[Directions]
Your answer should be the line that contains "left hip: (935, 687)" and each line after it, restated word for word through the final line of the entries.

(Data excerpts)
------------------------------

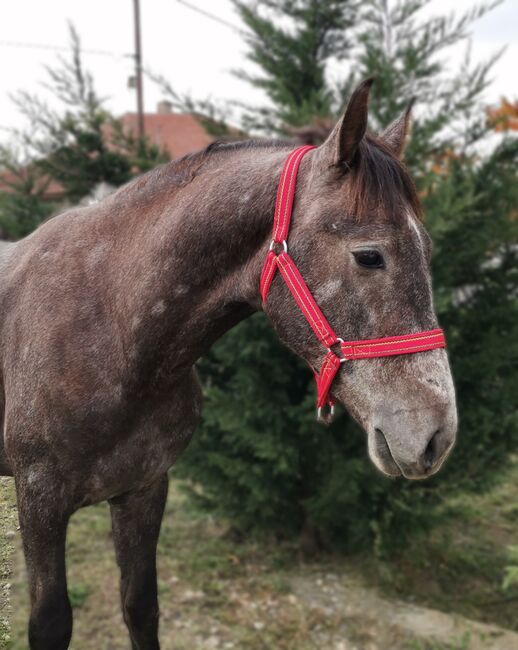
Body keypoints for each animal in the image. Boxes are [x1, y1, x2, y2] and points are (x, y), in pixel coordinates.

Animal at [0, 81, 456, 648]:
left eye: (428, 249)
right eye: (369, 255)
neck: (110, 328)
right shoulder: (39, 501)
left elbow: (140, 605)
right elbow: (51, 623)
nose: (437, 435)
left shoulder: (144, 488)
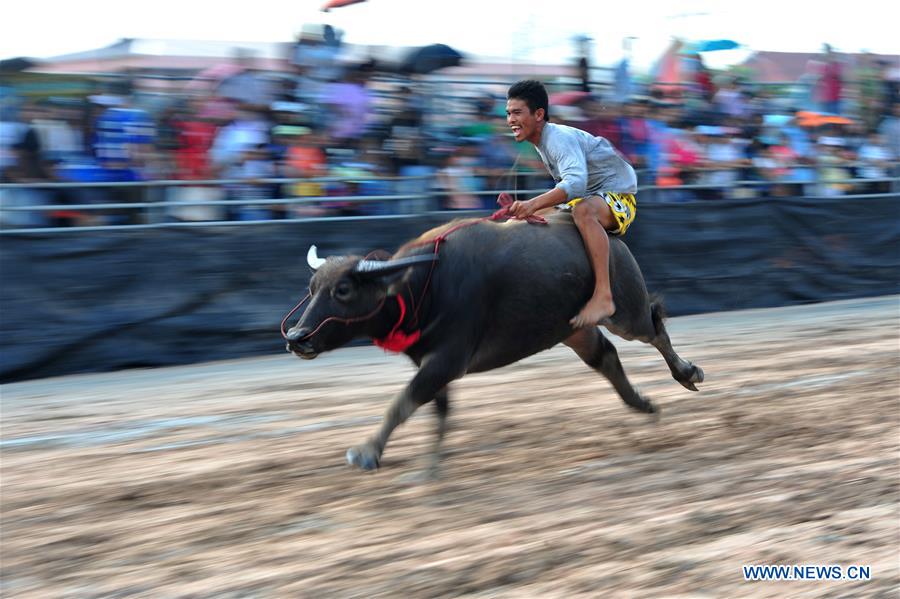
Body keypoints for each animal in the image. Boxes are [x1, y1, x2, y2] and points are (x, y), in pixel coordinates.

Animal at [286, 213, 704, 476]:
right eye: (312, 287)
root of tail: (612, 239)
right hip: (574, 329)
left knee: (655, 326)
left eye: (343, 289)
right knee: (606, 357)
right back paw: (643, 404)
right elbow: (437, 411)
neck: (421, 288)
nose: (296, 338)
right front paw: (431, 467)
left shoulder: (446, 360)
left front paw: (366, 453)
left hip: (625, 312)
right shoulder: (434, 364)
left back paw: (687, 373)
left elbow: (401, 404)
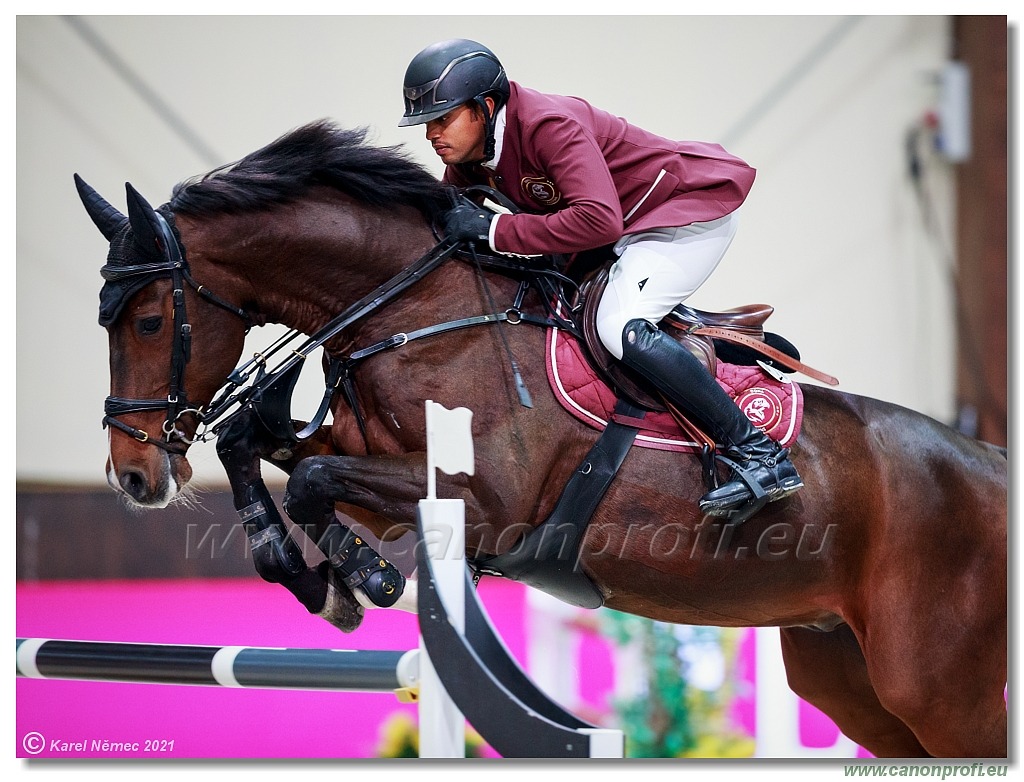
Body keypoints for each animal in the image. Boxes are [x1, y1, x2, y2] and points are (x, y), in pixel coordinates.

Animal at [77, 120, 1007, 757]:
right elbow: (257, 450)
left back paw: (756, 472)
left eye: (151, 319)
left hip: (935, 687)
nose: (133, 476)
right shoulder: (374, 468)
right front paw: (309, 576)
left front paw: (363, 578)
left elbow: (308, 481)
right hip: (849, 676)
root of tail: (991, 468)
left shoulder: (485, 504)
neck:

------------------------------

[Output]
left hip: (935, 687)
nose: (133, 476)
right shoulder: (374, 468)
right front paw: (309, 576)
left front paw: (363, 578)
left elbow: (308, 481)
right hip: (849, 676)
root of tail: (991, 468)
left shoulder: (485, 504)
neck:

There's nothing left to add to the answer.